_LISTED RECORDS:_
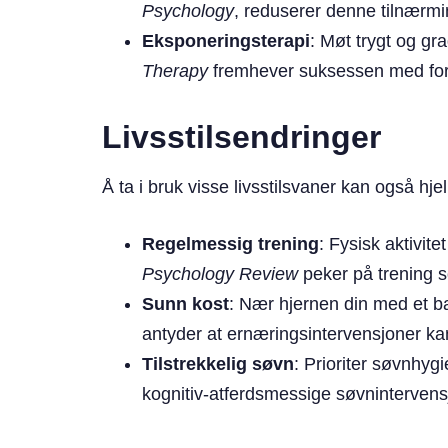
Psychology
, reduserer denne tilnær
Eksponeringsterapi
: Møt trygt og gr
Therapy
fremhever suksessen med forle
Livsstilsendringer
Å ta i bruk visse livsstilsvaner kan også h
Regelmessig trening
: Fysisk aktivi
Psychology Review
peker på trening 
Sunn kost
: Nær hjernen din med et ba
antyder at ernæringsintervensjoner ka
Tilstrekkelig søvn
: Prioriter søvnhyg
kognitiv-atferdsmessige søvnintervens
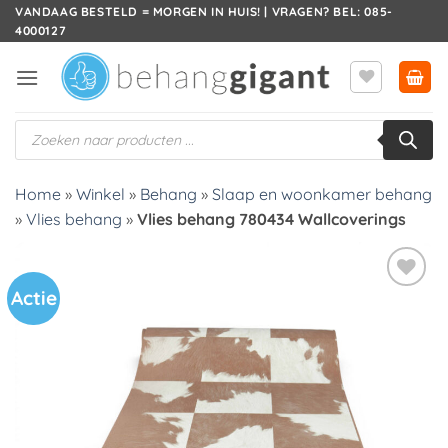
Ga
VANDAAG BESTELD = MORGEN IN HUIS! | VRAGEN? BEL: 085-
4000127
naar
inhoud
Producten
zoeken
Home
»
Winkel
»
Behang
»
Slaap en woonkamer behang
»
Vlies behang
»
Vlies behang 780434 Wallcoverings
Actie
Toevoegen
aan
verlanglijst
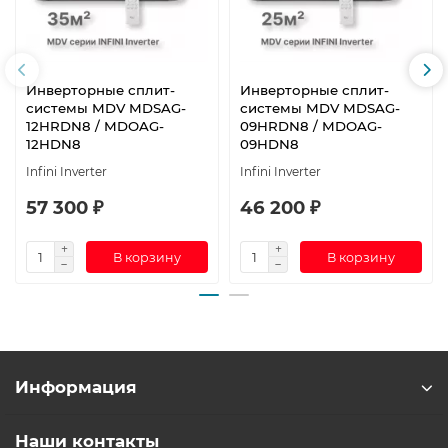
Инверторные сплит-
Инверторные сплит-
системы MDV MDSAG-
системы MDV MDSAG-
12HRDN8 / MDOAG-
09HRDN8 / MDOAG-
12HDN8
09HDN8
Infini Inverter
Infini Inverter
57 300 ₽
46 200 ₽
В корзину
В корзину
Информация
Наши контакты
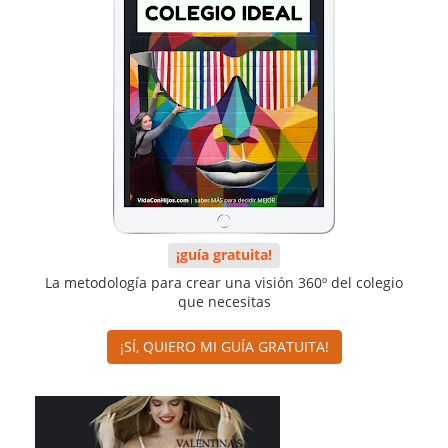
¡guía gratuita!
La metodología para crear una visión 360º del colegio
que necesitas
¡SÍ, QUIERO MI GUÍA GRATUITA!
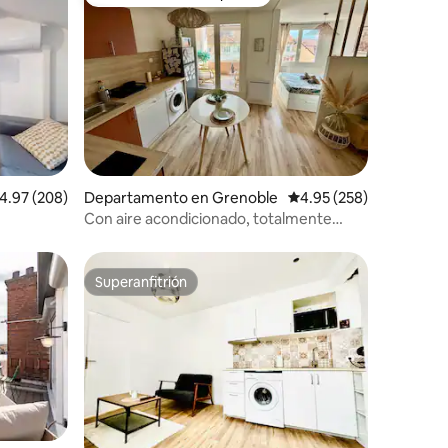
re huéspedes
Favorito entre huéspedes
iones
alificación promedio: 4.97 de 5; 208 evaluaciones
4.97 (208)
Departamento en Grenoble
Calificación promedio: 
4.95 (258)
Con aire acondicionado, totalmente
equipado, cerca del centro y de la
estación de tren
Superanfitrión
Superanfitrión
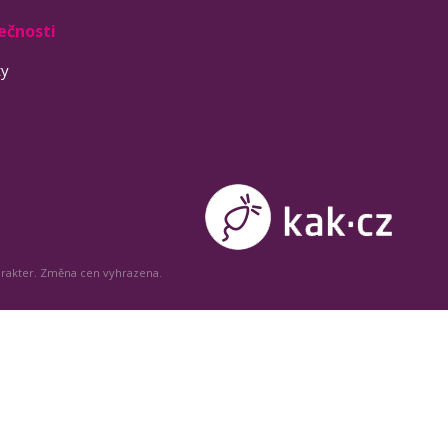
ečnosti
ty
arakter. Změna cen vyhrazena.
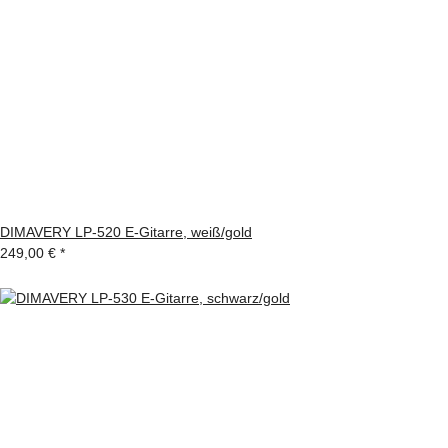
DIMAVERY LP-520 E-Gitarre, weiß/gold
249,00 €
*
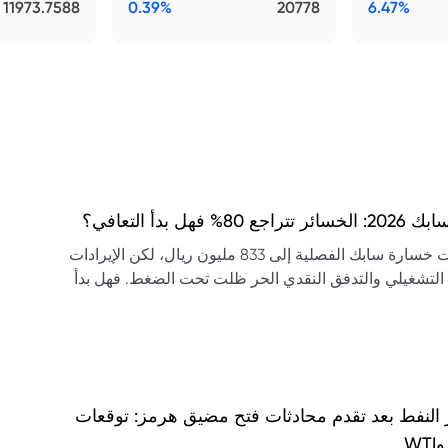
11973.7588
0.39%
20778
6.47%
تراجع 80% فهل بدأ التعافي؟
تراجعت خسارة سابك الفصلية إلى 833 مليون ريال، لكن الإيرادات
 التشغيلي والتدفق النقدي الحر ظلت تحت الضغط. فهل بدأ
ي؟
 النفط بعد تقدم محادثات فتح مضيق هرمز: توقعات
WT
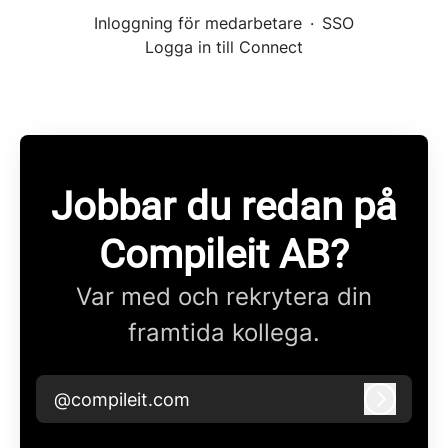
Inloggning för medarbetare
·
SSO
Logga in till Connect
Jobbar du redan på
Compileit AB?
Var med och rekrytera din
framtida kollega.
@compileit.com
Logga i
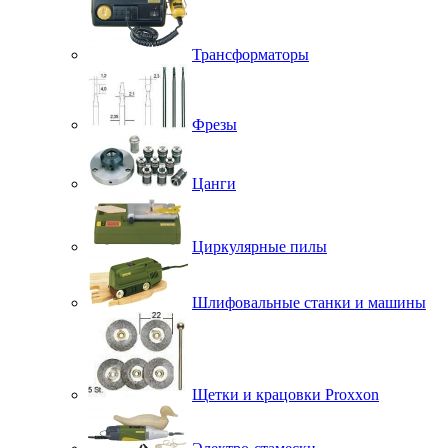
Трансформаторы
Фрезы
Цанги
Циркулярные пилы
Шлифовальные станки и машины
Щетки и крацовки Proxxon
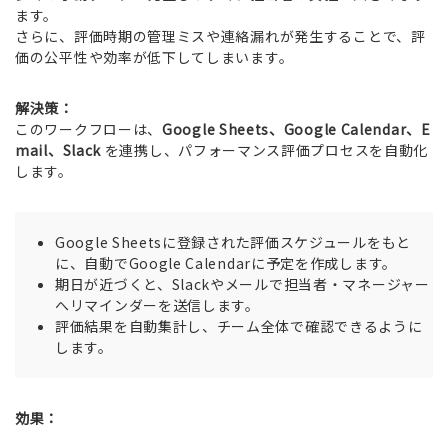
ます。
さらに、評価時期の管理ミスや連絡漏れが発生することで、評
価の公平性や効率が低下してしまいます。
解決策：
このワークフローは、
Google Sheets、Google Calendar、E
mail、Slack
を連携し、パフォーマンス評価プロセスを自動化
します。
Google Sheetsに登録された評価スケジュールをもと
に、自動でGoogle Calendarに予定を作成します。
期日が近づくと、Slackやメールで担当者・マネージャー
へリマインダーを送信します。
評価結果を自動集計し、チーム全体で確認できるように
します。
効果：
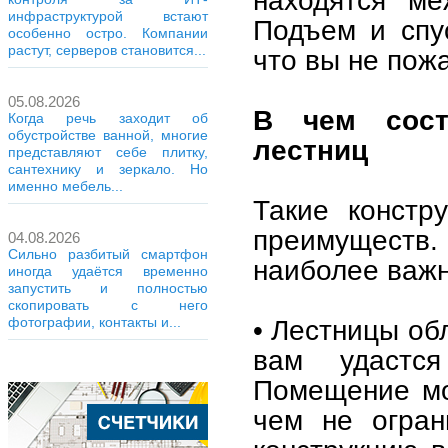
инфраструктурой встают
Подъем и спу
особенно остро. Компании
растут, серверов становится...
что вы не пож
05.08.2026
В чем сост
Когда речь заходит об
обустройстве ванной, многие
лестниц
представляют себе плитку,
сантехнику и зеркало. Но
именно мебель...
Такие констр
преимуществ. 
04.08.2026
Сильно разбитый смартфон
наиболее важ
иногда удаётся временно
запустить и полностью
скопировать с него
• Лестницы об
фотографии, контакты и...
вам удастся
Помещение мо
чем не огран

_WHAT THE TASK ASKS:_ Go through the records and tally the lines that include "контакты". Write only the number.

_TASK ANSWER:_ 2